Comment 3 Martin Sebor 2021-04-05 20:27:57 UTC
This only seems to affect C _Bool bit-fields and not C++ bool.
Comment 4 Martin Sebor 2021-04-05 20:40:38 UTC
(In reply to Andrew Pinski from comment #1)
> This comes down to lowering bitfields too soon.
> my bet it will happen even integer bitfields will have a problem.

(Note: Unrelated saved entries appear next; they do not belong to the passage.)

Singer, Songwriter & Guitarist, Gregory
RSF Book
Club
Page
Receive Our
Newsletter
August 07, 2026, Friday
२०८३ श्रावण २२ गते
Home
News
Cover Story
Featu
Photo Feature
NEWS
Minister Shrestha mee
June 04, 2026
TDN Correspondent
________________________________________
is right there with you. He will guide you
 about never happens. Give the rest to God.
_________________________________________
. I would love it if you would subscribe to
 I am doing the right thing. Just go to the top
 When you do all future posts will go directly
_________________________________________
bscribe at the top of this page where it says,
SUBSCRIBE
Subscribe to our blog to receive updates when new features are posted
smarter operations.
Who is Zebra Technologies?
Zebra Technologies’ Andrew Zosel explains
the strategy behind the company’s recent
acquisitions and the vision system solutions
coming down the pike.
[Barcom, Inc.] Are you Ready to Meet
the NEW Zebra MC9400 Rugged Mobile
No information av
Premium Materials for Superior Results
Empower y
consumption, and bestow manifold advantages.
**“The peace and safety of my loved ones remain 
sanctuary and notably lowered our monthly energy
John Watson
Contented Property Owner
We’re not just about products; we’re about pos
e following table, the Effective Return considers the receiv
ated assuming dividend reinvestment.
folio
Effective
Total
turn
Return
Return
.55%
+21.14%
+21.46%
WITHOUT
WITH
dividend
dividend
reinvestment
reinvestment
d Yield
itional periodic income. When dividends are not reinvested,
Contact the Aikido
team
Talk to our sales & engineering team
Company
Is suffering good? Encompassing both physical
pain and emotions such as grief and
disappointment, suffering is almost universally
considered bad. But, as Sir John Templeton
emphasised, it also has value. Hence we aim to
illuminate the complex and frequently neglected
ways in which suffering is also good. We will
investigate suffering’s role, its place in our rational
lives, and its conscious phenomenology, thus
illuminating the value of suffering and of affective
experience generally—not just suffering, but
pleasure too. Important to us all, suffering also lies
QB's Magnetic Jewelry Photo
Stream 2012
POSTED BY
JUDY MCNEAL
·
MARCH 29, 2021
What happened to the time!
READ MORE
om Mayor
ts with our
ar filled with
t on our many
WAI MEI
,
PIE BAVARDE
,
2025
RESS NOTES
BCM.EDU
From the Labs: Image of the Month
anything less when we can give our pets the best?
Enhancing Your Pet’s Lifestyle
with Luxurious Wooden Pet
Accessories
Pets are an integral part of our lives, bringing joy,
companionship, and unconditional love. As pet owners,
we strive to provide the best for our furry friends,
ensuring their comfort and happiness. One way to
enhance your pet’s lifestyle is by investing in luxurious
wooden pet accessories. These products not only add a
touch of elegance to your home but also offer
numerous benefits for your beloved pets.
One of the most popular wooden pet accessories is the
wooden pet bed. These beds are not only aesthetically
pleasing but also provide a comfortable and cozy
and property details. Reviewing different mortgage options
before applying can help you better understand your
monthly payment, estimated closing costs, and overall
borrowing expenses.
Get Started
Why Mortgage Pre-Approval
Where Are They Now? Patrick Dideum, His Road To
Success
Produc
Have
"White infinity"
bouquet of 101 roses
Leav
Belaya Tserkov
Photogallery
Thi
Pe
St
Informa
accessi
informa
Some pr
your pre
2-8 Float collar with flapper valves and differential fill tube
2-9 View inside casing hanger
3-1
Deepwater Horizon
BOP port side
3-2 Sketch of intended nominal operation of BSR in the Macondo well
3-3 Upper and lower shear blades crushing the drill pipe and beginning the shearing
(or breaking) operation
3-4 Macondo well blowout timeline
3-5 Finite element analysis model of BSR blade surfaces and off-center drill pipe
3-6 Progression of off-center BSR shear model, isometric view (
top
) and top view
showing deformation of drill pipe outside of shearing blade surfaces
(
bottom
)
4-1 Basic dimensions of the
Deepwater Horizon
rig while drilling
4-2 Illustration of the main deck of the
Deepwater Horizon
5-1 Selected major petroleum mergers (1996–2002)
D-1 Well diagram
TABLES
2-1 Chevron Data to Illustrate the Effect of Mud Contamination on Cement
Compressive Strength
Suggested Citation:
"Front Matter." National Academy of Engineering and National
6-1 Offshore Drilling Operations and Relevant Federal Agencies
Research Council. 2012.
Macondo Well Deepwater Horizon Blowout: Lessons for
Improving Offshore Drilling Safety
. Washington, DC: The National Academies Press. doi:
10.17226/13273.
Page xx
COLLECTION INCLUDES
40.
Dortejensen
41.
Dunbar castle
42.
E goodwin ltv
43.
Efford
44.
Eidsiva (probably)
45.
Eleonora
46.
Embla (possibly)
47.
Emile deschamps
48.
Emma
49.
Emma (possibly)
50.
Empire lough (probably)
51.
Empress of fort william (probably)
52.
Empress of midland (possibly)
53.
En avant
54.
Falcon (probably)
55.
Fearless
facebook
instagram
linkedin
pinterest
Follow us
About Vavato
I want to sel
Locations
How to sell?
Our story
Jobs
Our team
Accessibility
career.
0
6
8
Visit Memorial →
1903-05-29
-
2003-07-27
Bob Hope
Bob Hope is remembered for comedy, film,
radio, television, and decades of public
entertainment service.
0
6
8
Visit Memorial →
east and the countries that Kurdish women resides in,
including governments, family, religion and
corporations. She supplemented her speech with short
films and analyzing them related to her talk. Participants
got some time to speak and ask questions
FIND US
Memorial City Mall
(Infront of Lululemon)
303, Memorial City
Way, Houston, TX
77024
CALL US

Yes, unsigned bit-fields suffer the same problem but unlike for _Bool, GCC never emitted optimal code for those for this test case.
Comment 5 Richard Biener 2021-04-06 08:39:22 UTC
The main issue is optimize_bit_field_compare in fold-const.c which produces
during GENERIC folding in .005t.original:

  if ((BIT_FIELD_REF <b, 8, 0> & 1) != 0)
    {
      b.j = 0;
    }
  else
    {
      b.j = b.i;
    }
  return b.j;

that's premature in this place.  For f() it also takes until DOM3 to do
the folding unless you disable SRA which then makes EVRP recognize the
second store as a.j = 0.  With SRA we fail to derive ranges for a_10 in

  a_10 = MEM <unsigned char> [(struct A *)&a];
  a$1_11 = MEM <unsigned char> [(struct A *)&a + 1B];
  _1 = VIEW_CONVERT_EXPR<_Bool>(a_10);
  if (_1 != 0)
    goto <bb 4>; [INV]
  else
    goto <bb 3>; [INV]

  <bb 3> :

  <bb 4> :
  # a$1_9 = PHI <0(2), a_10(3)>
  _7 = VIEW_CONVERT_EXPR<_Bool>(a$1_9);

thus we're missing looking through VIEW_CONVERT_EXPR in register_assert_for.
Amending that would eventually also allow optimizing the prematurely folded vairant.
Comment 6 Richard Biener 2021-06-01 08:20:08 UTC
GCC 9.4 is being released, retargeting bugs to GCC 9.5.
Comment 7 Richard Biener 2022-05-27 09:44:51 UTC
GCC 9 branch is being closed
Comment 8 Jakub Jelinek 2022-06-28 10:44:05 UTC
GCC 10.4 is being released, retargeting bugs to GCC 10.5.
Comment 9 Franek Korta 2022-07-01 12:49:41 UTC
Another simple example:
#include <cstdint>
    
struct SomeClass {
    bool         cfg1 : 1;
    bool         cfg2 : 1;
    bool         cfg3 : 1;
    bool check() const noexcept { return cfg1 || cfg2 || cfg3; }
};

bool check(const SomeClass& rt) {
    return rt.check();
}

Emits:
check(SomeClass const&):
        movzx   edx, BYTE PTR [rdi]
        mov     eax, edx
        and     eax, 1
        jne     .L1
        mov     eax, edx
        shr     al
        and     eax, 1
        je      .L4
.L1:
        ret
.L4:
        mov     eax, edx
        shr     al, 2
        and     eax, 1
        ret

While it should:
check(SomeClass const&):
        test    byte ptr [rdi], 7
        setne   al
        ret
Comment 10 Richard Biener 2023-07-07 10:39:22 UTC
GCC 10 branch is being closed.
Comment 11 Andrew Pinski 2023-07-12 22:05:04 UTC
(In reply to Martin Sebor from comment #2)
> Bisection points to r225825 as the revision where GCC started to fail to
> fold the code in g().

the fold-const didn't check `types_match (type, TREE_TYPE (@0))` but rather just did the equivalent to:
(simplify
 (ne @0 integer_zerop@1)
 (if (TREE_CODE (TREE_TYPE (@0)) == BOOLEAN_TYPE)
  (non_lvalue (convert @0))))

While match now does not do the convert and checks the types_match check instead.